What grief looks like in a residential home is not always recognisable as grief. It arrives in other forms: the rage that appears without obvious cause on the anniversary of a significant event, not because the young person has consciously registered the date but because bodies carry time in ways that consciousness does not. The flatness that follows a contact visit in which the parent said something that reopened what had been closing. The sudden withdrawal in autumn, when September light and the smell of new stationery carry an ache that is years old. The young person who cannot engage with any conversation about their future — who refuses to imagine where they might live, what they might become — not because they lack the language but because the future requires a continuity of self that grief has interrupted. These are not symptoms of emotional dysregulation in any clinical sense that is cleanly separable from loss. They are grief, presenting in the forms available to a young person who has no recognised language for what they are carrying. The residential worker who addresses the rage or the withdrawal without understanding what is underneath it has addressed the surface of the thing.

Residential homes are not, in general, well-designed for holding grief. The rhythms of daily life in a busy home — meals, school, activities, the management of a group's varied needs — do not naturally create space for the particular quality of stillness that grief requires. Professional training for residential workers tends to focus on behaviour, risk, and the immediate relational demands of the work, addressing grief obliquely if at all. It rarely translates theory into the specific practical question: what do I actually do when a young person is grieving? The honest answer, which training rarely gives, is simpler than any technique.
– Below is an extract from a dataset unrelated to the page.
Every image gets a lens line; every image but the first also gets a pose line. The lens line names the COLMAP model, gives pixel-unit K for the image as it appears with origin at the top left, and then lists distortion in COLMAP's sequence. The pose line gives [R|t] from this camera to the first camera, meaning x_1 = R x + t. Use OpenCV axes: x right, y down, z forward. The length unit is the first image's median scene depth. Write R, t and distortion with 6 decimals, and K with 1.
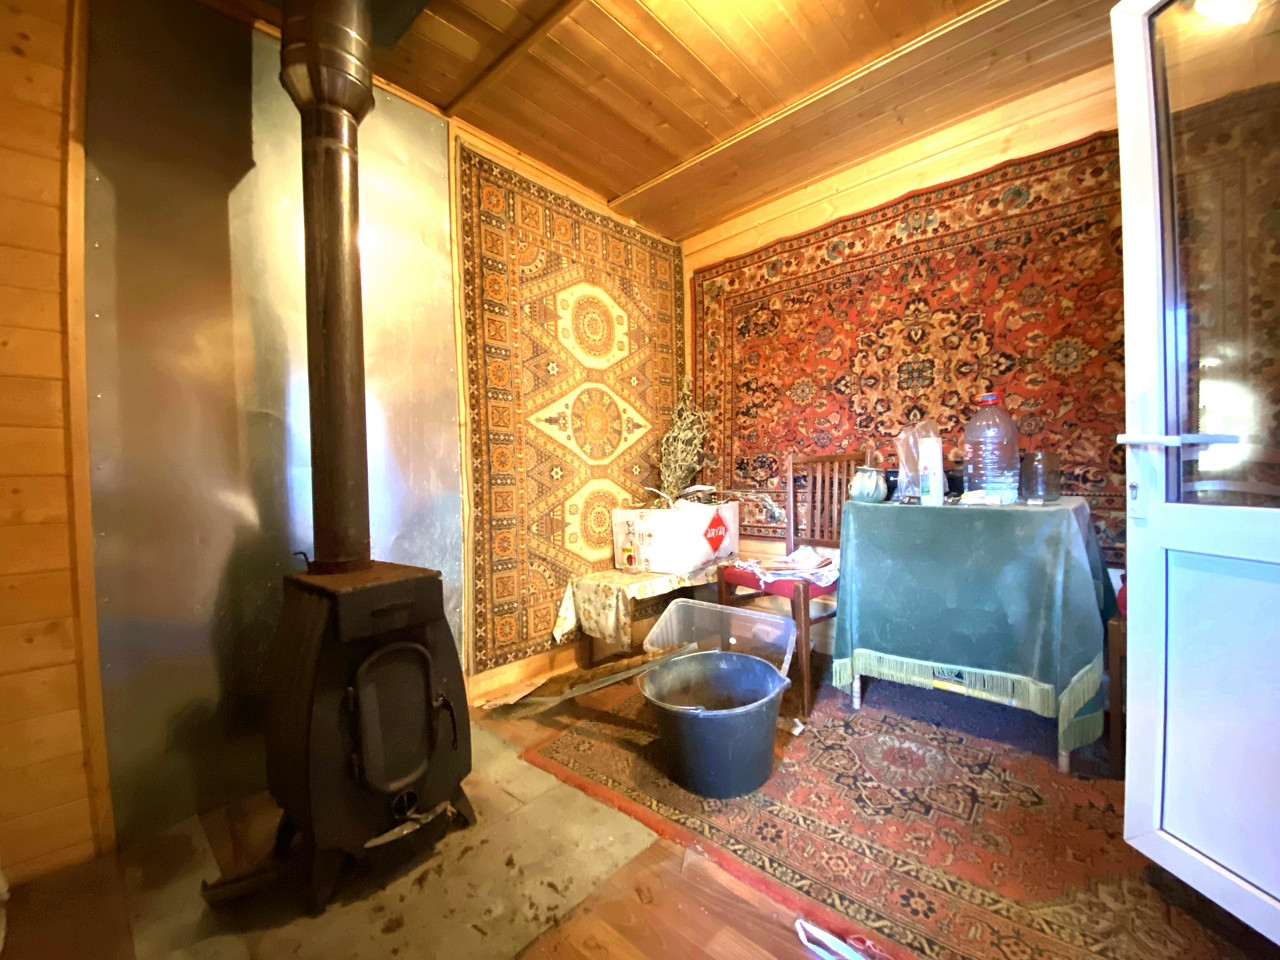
lens RADIAL K [[511.9, 0, 635.3], [0, 511.9, 491.8], [0, 0, 1]] dist [-0.032597, -0.001955]
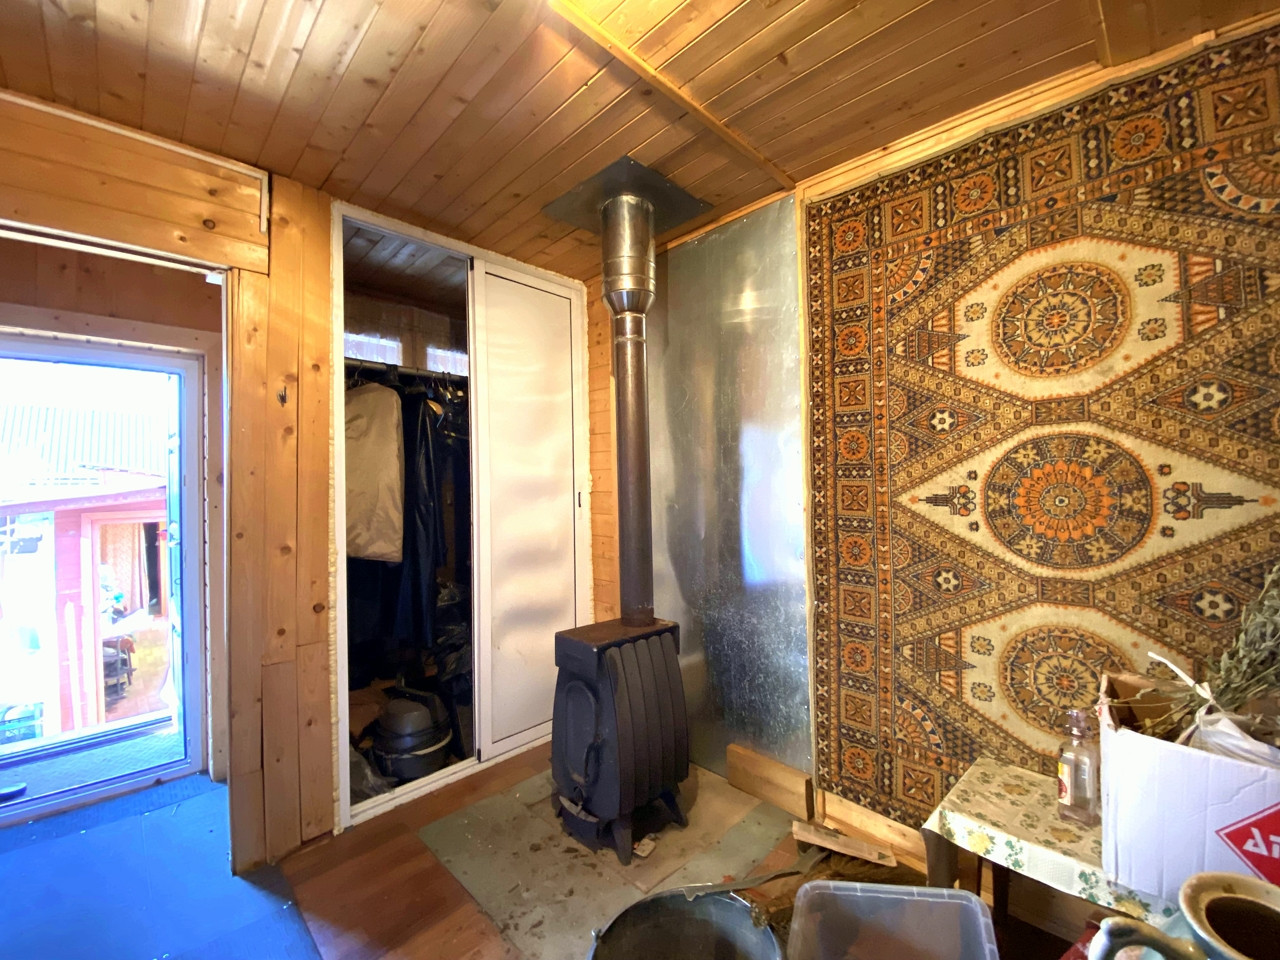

You stay. You do not try to resolve it. You let it be what it is. You name, carefully and only when the young person seems open to it, that you can see they are carrying something. You do not require them to explain it, and you do not express relief when it temporarily lifts. The worker who can do this — who can sit in an evening's heaviness without reaching for a distraction or a reframe — is offering something that is therapeutically significant even though it does not look like an intervention.

Creating the conditions for grief to be possible within a residential home requires deliberate thought. It means ensuring that young people have access to photographs, objects, and stories from their earlier lives — not locked in a file or stored at the leaving care service, but present, handled, part of the texture of their room and their daily existence. It means staff who know which subjects are live with grief for each young person — which names, which dates, which conversations carry weight — and who can distinguish between a young person who needs space and one who needs someone to sit with them. It means marking the dates that matter: birthdays of absent siblings, the anniversary of a bereavement, the day they came into care. Not as formally managed occasions but as moments the home notices and holds, because if the home does not hold them, nobody will. None of this is beyond the ordinary capacity of a well-led residential team. It requires attention rather than specialisation, and a staff culture that treats the emotional interior of a young person's life as central to the work rather than as a complication to be managed alongside it.

The long view of grief is not resolution. What the research on care-experienced adults consistently shows is that the losses of childhood are not outgrown — they are integrated. The young person who leaves residential care at eighteen is not leaving their grief behind; they are carrying it into an adult life in which they will have, if the care system has served them well, more resources for holding it. The residential home does not cure grief, and it should not attempt to. What it can do — and what matters enormously — is give a young person the repeated experience of being with their grief in the presence of adults who are not frightened by it, who do not need it to be resolved quickly, who can remain steady in the difficulty of it. That experience, of loss witnessed and held rather than managed away, is one of the things that makes it possible, eventually, to carry what cannot be put down.